Case in point? Handwriting. He does a good job of writing his own name in that it's recognizable. Recently, he started writing the "Z" like a "Z" instead of an "S". That's great!! However, writing numbers has proven to be a challenge for him. Last Saturday, we went to a program that teaches kids how to use the Soroban (Japanese abacus) and the requirements to begin the program was that the child be 5 years of age and know how to write his numbers up to 100. I kept thinking in my mind, "Fat chance . . . he won't even write the number 3." So the days following, I was all about writing numbers. He got frustrated. The tears started. So I closed the books. And I just had to re-evaluate the whole situation and my motivation. See, there's no rush to get him into the program at 5. He can start at 8 or 9. But me, being who I am, I felt like he should be ready to go by 5. Ready now. That's just not fair to Z1.

I'm at this point where I am easing up --just let him color and do other things to sharpen his fine motor skills like using the mouse and playing his beloved games because I see he's struggling with the handwriting and getting frustrated. I do not want him to be frustrated at all. I found this article and from it I can derive that he is doing okay because he is strong in some aspects like doing puzzles and he does hold the pencil correctly and maintain it.

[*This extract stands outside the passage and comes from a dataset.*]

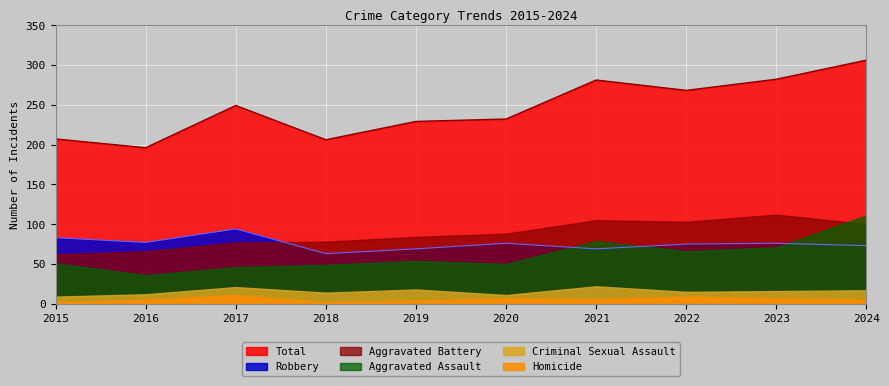

True or false: Total and Criminal Sexual Assault intersect in this chart.

False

So I'm really going to back off. If he picks up a handwriting book, that's cool. I'll work with him on it and really support him with it. If not, so be it.

I'm also going to get serious about doing science consistently with him. We read a book called Ducks Don't Get Wet and there was an experiment in there with feathers and oil to show exactly how ducks stay dry. We'll do that tomorrow hopefully. That's the last I think we'll do about birds. I actually learned a lot about birds myself. Like the largest bird in the world is an ostrich and the smallest is a hummingbird.

I asked what he wants to study next and he said airplanes. This Friday we're going to a library in a different town. We'll start our search for books and other supporting media then. I'd really like to take him to a local airplane hangar. I think that would be so cool.

More than anything, I am learning to just stop comparing Z1 to anyone else. He's got his own life situation (which involves having a toddler baby brother) and his own personality (including strengths and weaknesses). My goal is to completely appreciate who he is as a person and as a learner. So that this journey will be fun and fulfilling. A joy.